![]() |
8.
Les écueils à
éviter
Il peut être utile de connaître les défauts constatés le plus souvent dans les copies de concours proposées par des candidats peu entraînés.
8.1 – Le Hors sujet
· Rarement total, le plus souvent partiel, il s’explique généralement par une mauvaise lecture du sujet dont le libellé doit être soigneusement analysé dans la mesure où il précise la demande : non pas un rapport à partir d’un dossier, mais un rapport à partir d’un dossier sur tel ou tel thème, destiné à tel ou tel destinaire, dans tel ou tel contexte.
· Dans ce cas, le dossier réalisé ne répondant pas vraiment à la demande du jury est sévèrement évalué, quelles que soient par ailleurs ses qualités intrinsèques.
8.2 – L’addition ou le collage de résumés
· Qu’elle résulte d’un manque de temps, de technicité ou d’informations sur l’épreuve, cette solution se ramène à une succession de résumés, c’est-à-dire finalement à une analyse du dossier, document par document. Or, le rapport doit être structuré d’une manière personnelle par le candidat, sans tenir compte de l’ordre dans lequel les documents sont placés dans le dossier.
8.3 – Le plan détaillé
· Conséquence d’un manque de temps, d’une méconnaissance des règles qui régissent cette épreuve ou d’un excès d’entraînement à construire des plans détaillés, cette formule ne peut satisfaire le lecteur dans la mesure où le rapport doit être rédigé et argumenté. Il n’est pas déconseillé, en revanche, de faire apparaître les titres (et sous-titres éventuellement) de son plan, ce qui est bien dans l’esprit d’un rapport professionnel.

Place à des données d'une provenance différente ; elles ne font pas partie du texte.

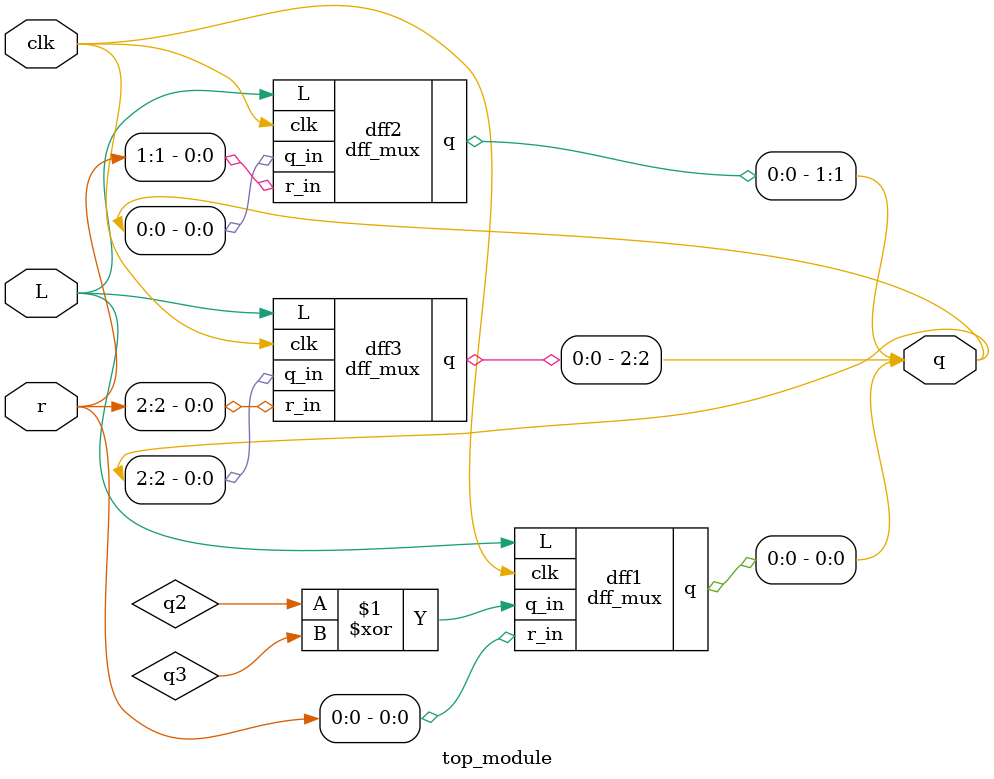
<source format=sv>
module dff_mux(
    input clk,
    input L,
    input r_in,
    input q_in,
    output reg q
);

    always @(posedge clk) begin
        if (L) begin
            q <= r_in;
        end else begin
            q <= q_in;
        end
    end

endmodule
module top_module (
    input [2:0] r,
    input L,
    input clk,
    output [2:0] q
);

    wire q1, q2, q3;

    // Instantiating the dff_mux submodules
    dff_mux dff1 (
        .clk(clk),
        .L(L),
        .r_in(r[0]),
        .q_in(q2 ^ q3),  // q[0]'s next state depends on q[2] XOR q[1]
        .q(q[0])
    );

    dff_mux dff2 (
        .clk(clk),
        .L(L),
        .r_in(r[1]),
        .q_in(q[0]),  // q[1]'s next state is q[0]'s current state
        .q(q[1])
    );

    dff_mux dff3 (
        .clk(clk),
        .L(L),
        .r_in(r[2]),
        .q_in(q[2]),  // q[2]'s next state is its own current state
        .q(q[2])
    );

endmodule

</source>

8.4 – Le rapport hermétique
· Ecrit dans un style obscur, voire prétentieux et creux, ce type de production se laisse difficilement comprendre par le lecteur, même averti. Il convient de s’exprimer toujours dans la clarté la plus absolue et de se faire comprendre sans peine par ses lecteurs.
8.5 – Le rapport inachevé
· Moins apprécié que les symphonies du même nom, il révèle une gestion insuffisante du temps imparti, certes lui-même insuffisant. L’on préférera toujours un rapport maîtrisé et achevé, même moins ambitieux, à un rapport brillant mais inachevé, dans la mesure où la gestion du temps et de l’importance du dossier représente la première des difficultés dans ce type d’épreuve.
8.6 – Le rapport écrit au fil de la plume
· Ce type de rapport pêche essentiellement par défaut de structuration. Un style relâché, peu concis, de nombreuses redites, une profusion de paragraphes en sont les caractéristiques principales. Le rapport s’en trouve souvent rallongé à l’extrême jusqu’à dépasser 2 ou 3 copies doubles (c’est-à-dire 2 ou 3 doubles feuilles). Penser aux lecteurs et aux décideurs et resserrer son texte et son style pour échapper à cet écueil redoutable.
8.7 – Le rapport techniquement réussi mais inutile
·
Réalisé par et pour son auteur, il fait preuve de qualités
intellectuelles et techniques indéniables mais le choix des informations et
la manière dont il en est rendu compte, très générale, trop générale, montrent
que le rapport ne se soucie guère de répondre à une demande et d’orienter
des décisions, ce qui est pourtant la première de ses fonctions.